Avant de s’en acquitter, les producteurs et les vendeurs doivent entrer dans un protocole où tout est regardé à la loupe par les autorités, la production y compris, dans un «Cannabis Tracking and Licensing System» (LTLS), déjà utilisé pour le cannabis médical depuis cinq ans, qui a été élargi. Les informations du LTLS sont sous la responsabilité du ministre de la Santé.
Dans un rapport prudent avec les chiffres et consacré au marché canadien, Deloitte estime que la consommation devrait augmenter de 35% et les dépenses de 58% parce que le prix des produits «légaux» sera légèrement supérieur à ceux du marché et parce que les consommateurs non quotidiens sont prêts à acheter deux fois plus souvent et pour deux fois plus d’argent.
Un top qualité à un prix bien placé
Le cabinet de consultants estime à moins de 10% la différence que le consommateur est prêt à payer (soit 5,83 euros le gramme au lieu de 5,35 euros) et s’arrêteront d’acheter à 14 euros le gramme pour ceux qui sont déjà consommateurs ou à 11 euros pour les futurs consommateurs.
C’est un des casse-tête que va rencontrer le Luxembourg : comment fixer le prix (entre 5 euros le gramme au tribunal à près de 17 euros selon l’OEDT) compte tenu qu’il faudra produire sous serre et que le prix de l’immobilier alourdira la facture.
Comment favoriser la production de cannabis «made in Lux» par le prix? Dans le rapport de Deloitte, les deux arguments principaux pour lesquels les consommateurs sont prêts à adopter le cannabis légal sont une meilleure qualité du produit (55% des votants) et une gamme de prix pour tous les budgets (54%).

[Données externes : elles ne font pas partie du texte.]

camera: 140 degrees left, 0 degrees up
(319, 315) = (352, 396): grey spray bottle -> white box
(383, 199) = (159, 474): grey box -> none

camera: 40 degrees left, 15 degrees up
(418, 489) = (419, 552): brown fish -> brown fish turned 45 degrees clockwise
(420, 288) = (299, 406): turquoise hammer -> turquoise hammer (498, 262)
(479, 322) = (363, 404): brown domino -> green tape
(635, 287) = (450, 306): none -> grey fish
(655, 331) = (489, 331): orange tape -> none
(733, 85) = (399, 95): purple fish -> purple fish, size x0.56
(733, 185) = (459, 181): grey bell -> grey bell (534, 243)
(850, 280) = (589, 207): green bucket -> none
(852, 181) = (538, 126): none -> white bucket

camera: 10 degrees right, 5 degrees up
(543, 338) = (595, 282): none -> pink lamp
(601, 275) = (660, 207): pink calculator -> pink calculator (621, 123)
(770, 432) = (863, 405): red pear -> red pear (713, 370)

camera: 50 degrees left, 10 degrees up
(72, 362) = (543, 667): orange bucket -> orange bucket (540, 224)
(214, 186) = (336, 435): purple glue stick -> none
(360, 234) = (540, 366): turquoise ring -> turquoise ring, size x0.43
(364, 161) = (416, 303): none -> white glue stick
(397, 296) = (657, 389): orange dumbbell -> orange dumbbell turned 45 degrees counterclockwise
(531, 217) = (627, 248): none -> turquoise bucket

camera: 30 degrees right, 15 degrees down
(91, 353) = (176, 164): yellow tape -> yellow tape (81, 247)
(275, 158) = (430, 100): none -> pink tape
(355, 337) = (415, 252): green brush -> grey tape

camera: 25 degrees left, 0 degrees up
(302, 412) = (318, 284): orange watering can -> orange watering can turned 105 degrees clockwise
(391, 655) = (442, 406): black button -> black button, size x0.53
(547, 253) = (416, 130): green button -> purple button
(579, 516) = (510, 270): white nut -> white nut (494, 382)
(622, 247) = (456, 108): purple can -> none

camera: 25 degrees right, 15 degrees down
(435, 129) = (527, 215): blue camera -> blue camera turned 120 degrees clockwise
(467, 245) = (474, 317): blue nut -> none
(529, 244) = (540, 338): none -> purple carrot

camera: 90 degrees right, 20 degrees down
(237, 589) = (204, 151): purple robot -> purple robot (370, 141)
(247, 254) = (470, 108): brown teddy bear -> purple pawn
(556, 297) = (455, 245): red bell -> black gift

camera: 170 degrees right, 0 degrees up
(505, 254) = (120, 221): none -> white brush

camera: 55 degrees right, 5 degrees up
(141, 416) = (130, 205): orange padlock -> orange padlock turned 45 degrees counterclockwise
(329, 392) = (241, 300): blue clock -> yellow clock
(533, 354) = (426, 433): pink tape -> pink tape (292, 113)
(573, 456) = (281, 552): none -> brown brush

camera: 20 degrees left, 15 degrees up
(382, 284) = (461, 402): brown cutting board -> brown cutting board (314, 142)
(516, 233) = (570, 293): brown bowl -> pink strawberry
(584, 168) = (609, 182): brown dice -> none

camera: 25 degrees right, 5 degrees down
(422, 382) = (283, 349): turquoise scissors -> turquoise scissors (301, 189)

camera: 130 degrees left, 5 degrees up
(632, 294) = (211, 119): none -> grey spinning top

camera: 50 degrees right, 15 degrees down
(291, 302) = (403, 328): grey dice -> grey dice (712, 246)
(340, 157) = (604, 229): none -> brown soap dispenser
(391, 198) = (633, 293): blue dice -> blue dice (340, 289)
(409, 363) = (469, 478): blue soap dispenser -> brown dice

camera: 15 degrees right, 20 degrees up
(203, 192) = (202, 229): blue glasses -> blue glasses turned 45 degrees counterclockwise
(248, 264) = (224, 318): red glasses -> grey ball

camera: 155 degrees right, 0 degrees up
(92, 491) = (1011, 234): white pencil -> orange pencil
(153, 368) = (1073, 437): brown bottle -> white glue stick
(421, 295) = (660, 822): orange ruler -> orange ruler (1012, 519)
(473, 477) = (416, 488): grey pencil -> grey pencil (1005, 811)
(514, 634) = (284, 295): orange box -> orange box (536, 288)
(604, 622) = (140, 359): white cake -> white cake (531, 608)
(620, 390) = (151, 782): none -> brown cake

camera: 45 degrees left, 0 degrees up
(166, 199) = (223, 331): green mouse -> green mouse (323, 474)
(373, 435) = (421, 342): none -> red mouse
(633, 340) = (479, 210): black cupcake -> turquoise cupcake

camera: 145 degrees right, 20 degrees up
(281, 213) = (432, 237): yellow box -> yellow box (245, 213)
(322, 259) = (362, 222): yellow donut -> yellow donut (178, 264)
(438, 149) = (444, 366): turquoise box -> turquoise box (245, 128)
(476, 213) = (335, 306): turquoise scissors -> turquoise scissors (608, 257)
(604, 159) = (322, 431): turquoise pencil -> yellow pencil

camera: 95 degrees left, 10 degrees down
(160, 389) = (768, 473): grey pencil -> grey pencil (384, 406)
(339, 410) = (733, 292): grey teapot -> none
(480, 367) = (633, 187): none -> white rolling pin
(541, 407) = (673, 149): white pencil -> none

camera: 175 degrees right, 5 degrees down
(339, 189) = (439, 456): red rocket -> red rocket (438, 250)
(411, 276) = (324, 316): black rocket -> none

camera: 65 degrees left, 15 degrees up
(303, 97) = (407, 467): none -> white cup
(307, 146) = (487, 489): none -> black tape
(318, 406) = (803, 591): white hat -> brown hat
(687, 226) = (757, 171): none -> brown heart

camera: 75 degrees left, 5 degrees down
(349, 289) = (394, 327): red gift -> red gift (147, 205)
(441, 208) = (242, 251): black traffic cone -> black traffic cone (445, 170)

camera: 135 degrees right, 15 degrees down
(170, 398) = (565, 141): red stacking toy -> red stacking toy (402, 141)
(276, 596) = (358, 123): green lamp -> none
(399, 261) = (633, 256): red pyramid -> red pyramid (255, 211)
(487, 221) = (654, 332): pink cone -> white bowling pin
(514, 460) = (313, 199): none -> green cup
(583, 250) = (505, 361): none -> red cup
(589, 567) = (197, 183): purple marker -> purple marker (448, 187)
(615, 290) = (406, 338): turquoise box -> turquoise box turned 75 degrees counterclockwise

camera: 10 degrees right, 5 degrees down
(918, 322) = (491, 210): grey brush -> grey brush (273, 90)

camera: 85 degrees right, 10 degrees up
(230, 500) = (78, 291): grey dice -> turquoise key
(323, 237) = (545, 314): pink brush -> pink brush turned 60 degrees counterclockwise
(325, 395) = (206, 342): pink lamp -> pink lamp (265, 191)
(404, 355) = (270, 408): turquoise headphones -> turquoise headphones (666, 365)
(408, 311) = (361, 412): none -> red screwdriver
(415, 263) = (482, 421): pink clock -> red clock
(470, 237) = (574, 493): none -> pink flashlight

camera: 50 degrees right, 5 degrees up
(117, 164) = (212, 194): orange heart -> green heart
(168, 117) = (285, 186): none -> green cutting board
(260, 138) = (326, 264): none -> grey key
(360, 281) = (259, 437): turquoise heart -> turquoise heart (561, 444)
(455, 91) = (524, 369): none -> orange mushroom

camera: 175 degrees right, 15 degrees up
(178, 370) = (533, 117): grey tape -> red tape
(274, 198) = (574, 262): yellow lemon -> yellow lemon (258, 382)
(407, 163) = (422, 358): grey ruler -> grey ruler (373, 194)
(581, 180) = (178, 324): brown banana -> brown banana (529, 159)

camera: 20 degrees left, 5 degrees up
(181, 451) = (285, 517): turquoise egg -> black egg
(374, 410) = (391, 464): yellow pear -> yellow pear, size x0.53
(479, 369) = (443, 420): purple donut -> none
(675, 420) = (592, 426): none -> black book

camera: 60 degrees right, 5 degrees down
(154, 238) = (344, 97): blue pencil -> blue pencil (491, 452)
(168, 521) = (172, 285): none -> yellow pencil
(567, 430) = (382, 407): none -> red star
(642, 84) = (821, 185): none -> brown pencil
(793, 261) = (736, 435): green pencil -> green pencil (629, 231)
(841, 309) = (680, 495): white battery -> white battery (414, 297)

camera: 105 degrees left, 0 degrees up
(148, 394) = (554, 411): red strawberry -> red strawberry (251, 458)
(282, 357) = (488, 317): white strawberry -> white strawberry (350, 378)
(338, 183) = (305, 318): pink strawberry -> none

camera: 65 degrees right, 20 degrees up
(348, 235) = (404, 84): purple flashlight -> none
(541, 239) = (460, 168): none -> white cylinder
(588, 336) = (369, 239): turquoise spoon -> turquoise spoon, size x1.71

Mais ce n’est pas tout: les clients iront de préférence dans un magasin privé ayant une licence (51%), ou bien dans un magasin d’État (50%) et directement chez un producteur (48%). Mais pas n’importe quel magasin. Le personnel doit savoir de quoi il parle, il doit être possible d’entrer et de sortir facilement, sous-entendu sans être considéré comme un drogué, et à des horaires qui correspondent aux usages. Enfin, les consommateurs veulent que ces magasins soient sûrs et éloignés par exemple des écoles mais aussi que les produits soient une marque identifiable et identifiée.
Signe que l’industrie croit au projet canadien, le cigarettier Altria (Philipp Morris et Marlboro) a mis 1,8 milliard de dollars pour acheter 50% de Chronos, spécialisé dans le cannabis à Toronto, et Constellation Brands (Corona) 4 milliards de dollars pour une part majoritaire dans Canopy Growth, autre acteur majeur. Le marché du cannabis légal devrait décoller de 8 milliards cette année à 21 milliards en 2021.